▸ EXERCISE PROMPT
Calculate how many lines of the data hold "Notre". The answer consists of that number only.

▸ Page-level text extractions
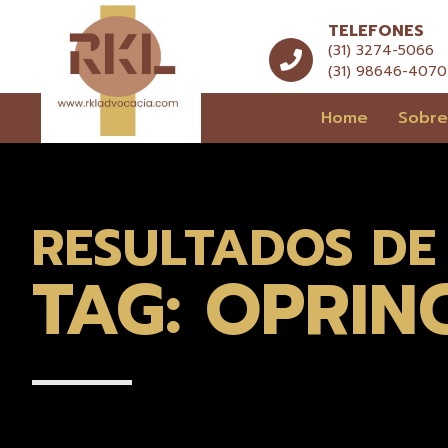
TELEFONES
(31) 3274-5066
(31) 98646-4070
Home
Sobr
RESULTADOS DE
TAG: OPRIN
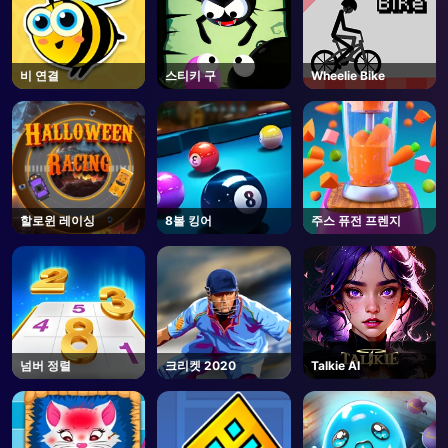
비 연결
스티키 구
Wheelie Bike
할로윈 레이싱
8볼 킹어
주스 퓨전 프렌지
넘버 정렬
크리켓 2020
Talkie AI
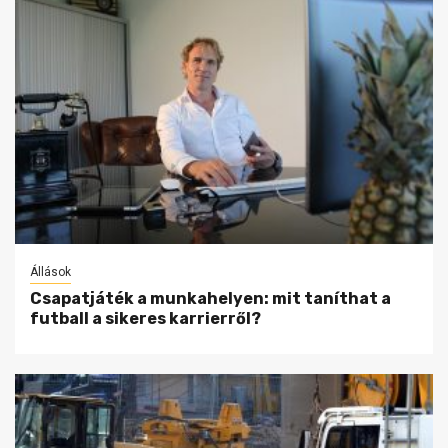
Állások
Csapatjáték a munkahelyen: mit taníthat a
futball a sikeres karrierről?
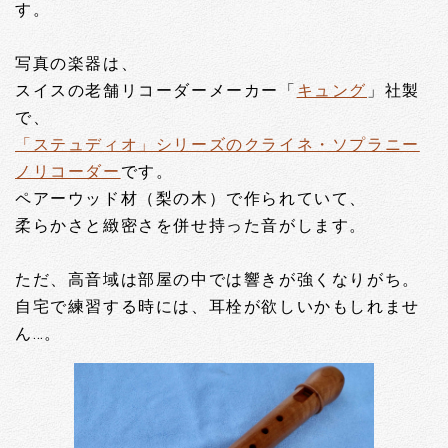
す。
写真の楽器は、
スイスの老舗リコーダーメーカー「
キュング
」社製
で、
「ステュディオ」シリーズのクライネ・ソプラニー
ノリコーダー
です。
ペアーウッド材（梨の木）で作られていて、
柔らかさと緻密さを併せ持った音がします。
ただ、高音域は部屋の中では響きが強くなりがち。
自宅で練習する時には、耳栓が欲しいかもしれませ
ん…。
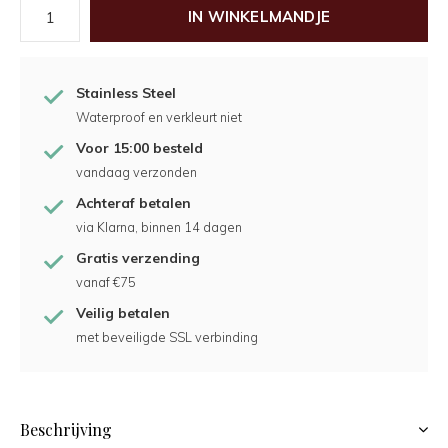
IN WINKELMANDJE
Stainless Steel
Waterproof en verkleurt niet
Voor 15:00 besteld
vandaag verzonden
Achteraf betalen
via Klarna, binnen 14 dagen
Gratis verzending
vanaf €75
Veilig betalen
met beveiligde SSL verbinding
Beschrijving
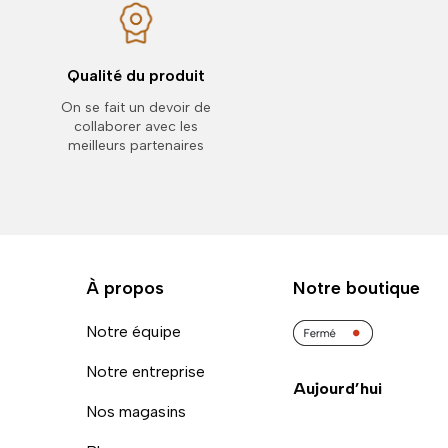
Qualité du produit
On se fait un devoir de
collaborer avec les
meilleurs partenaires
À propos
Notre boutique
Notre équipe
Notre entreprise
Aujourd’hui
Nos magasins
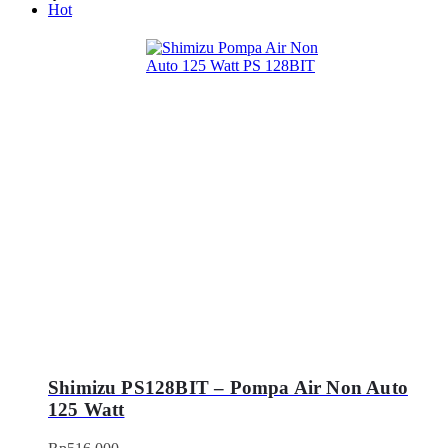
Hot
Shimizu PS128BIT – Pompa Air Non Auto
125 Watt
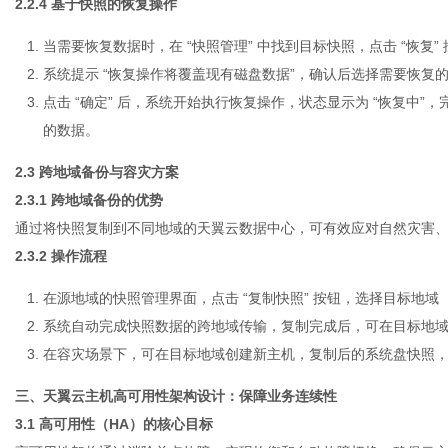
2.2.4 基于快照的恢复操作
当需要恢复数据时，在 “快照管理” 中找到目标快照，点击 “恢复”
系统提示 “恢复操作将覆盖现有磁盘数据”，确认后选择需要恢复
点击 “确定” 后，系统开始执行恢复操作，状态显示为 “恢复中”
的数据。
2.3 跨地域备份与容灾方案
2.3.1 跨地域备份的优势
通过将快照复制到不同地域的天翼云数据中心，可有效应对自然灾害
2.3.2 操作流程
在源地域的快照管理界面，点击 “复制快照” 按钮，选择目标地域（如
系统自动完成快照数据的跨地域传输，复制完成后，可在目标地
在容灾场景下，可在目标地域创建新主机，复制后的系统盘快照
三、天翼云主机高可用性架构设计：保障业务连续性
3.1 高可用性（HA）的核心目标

▸ THE COMPLETED TASK
3